Redefining the Role of Cobalt Oxide in Ethane Dehydroaromatization: Insights into Enhanced Catalytic Activity and Stability

Abstract

Cobalt is recognized as an active catalyst in ethane dehydroaromatization (EDA) reactions due to its efficient ethane cracking capability. In order to optimize cobalt's strong ethane cracking capability, it was loaded onto HZSM-5 zeolite through impregnation. This study was conducted with Co-loaded HZSM-5 catalysts with an incipient wetness impregnation method and witnessed an increase of catalytic activity with a long induction period. We elucidated the prior reduction of external Co₃O₄ before BTX synthesis and the novel roles of external Co₃O₄ in suppressing deactivation─an aspect not extensively explored in previous studies utilizing single Co catalysts. The utilization of Co₃O₄ as a catalyst on external zeolites promotes the generation of carbon nanotubes (CNTs) while inhibiting the formation of graphite, thereby suppressing the deactivation of the catalyst.
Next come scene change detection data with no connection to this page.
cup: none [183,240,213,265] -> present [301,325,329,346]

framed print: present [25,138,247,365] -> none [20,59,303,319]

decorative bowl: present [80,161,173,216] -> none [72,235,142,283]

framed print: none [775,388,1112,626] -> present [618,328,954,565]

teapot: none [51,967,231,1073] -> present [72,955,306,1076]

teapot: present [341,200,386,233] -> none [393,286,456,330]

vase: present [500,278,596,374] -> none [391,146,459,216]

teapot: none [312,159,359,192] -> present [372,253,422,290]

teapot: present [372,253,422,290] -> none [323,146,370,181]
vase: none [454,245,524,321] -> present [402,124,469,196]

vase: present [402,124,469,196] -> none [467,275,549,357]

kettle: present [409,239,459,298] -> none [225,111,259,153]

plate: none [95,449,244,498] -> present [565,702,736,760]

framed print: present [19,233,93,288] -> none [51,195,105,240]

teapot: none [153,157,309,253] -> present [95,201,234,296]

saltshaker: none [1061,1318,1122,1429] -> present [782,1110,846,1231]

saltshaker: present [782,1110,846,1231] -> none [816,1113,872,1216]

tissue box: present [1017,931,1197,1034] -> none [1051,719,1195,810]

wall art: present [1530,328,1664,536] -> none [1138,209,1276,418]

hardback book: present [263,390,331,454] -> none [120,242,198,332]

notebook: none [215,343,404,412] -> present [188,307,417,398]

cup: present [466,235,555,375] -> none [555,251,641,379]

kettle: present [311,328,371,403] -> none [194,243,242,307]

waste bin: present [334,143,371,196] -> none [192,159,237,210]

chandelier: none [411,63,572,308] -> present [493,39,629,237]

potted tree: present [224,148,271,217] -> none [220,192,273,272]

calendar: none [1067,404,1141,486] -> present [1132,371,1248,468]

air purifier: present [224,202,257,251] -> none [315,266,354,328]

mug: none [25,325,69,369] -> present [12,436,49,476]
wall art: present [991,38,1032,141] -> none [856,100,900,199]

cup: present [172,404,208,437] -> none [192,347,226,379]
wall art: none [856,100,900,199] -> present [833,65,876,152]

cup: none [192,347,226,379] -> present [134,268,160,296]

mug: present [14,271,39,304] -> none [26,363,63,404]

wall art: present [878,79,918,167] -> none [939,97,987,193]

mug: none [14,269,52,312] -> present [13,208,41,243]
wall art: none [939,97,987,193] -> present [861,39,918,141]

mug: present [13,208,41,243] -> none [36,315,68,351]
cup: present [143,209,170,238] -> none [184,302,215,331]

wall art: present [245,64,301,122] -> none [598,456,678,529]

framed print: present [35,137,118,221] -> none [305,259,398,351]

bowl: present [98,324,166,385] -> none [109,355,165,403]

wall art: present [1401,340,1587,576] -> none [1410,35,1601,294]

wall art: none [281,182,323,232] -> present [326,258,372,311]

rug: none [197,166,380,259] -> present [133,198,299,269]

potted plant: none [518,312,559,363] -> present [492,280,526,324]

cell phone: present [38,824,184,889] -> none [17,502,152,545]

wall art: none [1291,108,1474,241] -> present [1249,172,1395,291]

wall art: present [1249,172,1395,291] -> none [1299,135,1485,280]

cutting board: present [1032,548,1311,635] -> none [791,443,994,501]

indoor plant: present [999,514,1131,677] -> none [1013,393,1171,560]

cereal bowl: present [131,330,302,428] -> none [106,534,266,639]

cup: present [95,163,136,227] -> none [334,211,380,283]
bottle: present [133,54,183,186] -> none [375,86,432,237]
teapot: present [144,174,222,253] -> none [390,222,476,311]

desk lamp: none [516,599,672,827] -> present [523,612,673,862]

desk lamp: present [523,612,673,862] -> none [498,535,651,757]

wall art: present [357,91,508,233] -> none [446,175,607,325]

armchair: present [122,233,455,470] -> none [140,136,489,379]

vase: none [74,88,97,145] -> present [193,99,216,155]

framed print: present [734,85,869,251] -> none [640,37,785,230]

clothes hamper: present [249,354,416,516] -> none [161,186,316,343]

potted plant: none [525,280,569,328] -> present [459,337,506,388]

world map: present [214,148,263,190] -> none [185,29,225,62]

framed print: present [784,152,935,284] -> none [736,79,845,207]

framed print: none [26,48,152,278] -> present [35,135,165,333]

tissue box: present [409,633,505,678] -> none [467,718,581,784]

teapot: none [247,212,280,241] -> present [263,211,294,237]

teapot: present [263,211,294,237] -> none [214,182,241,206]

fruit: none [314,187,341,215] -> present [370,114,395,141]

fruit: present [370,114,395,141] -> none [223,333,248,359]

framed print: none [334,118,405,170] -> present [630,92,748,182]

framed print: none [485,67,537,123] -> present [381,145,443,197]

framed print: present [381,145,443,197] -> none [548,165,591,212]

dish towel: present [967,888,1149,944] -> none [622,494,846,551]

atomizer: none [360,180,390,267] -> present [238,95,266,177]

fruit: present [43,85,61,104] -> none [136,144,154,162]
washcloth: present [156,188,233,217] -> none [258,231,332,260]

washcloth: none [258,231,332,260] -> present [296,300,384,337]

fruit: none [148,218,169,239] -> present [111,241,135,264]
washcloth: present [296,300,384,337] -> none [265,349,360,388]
Furthermore, experimental comparisons with Co catalysts synthesized via ion exchange and physical mixing underscore the role of Co ions anchored to internal zeolite as active sites for BTX synthesis as well as emphasize the importance of external Co₃O₄ in enhancing catalyst stability.

Keywords: Co/HZSM-5; carbon nanotubes; catalytic stability; cobalt oxide; ethane dehydroaromatization.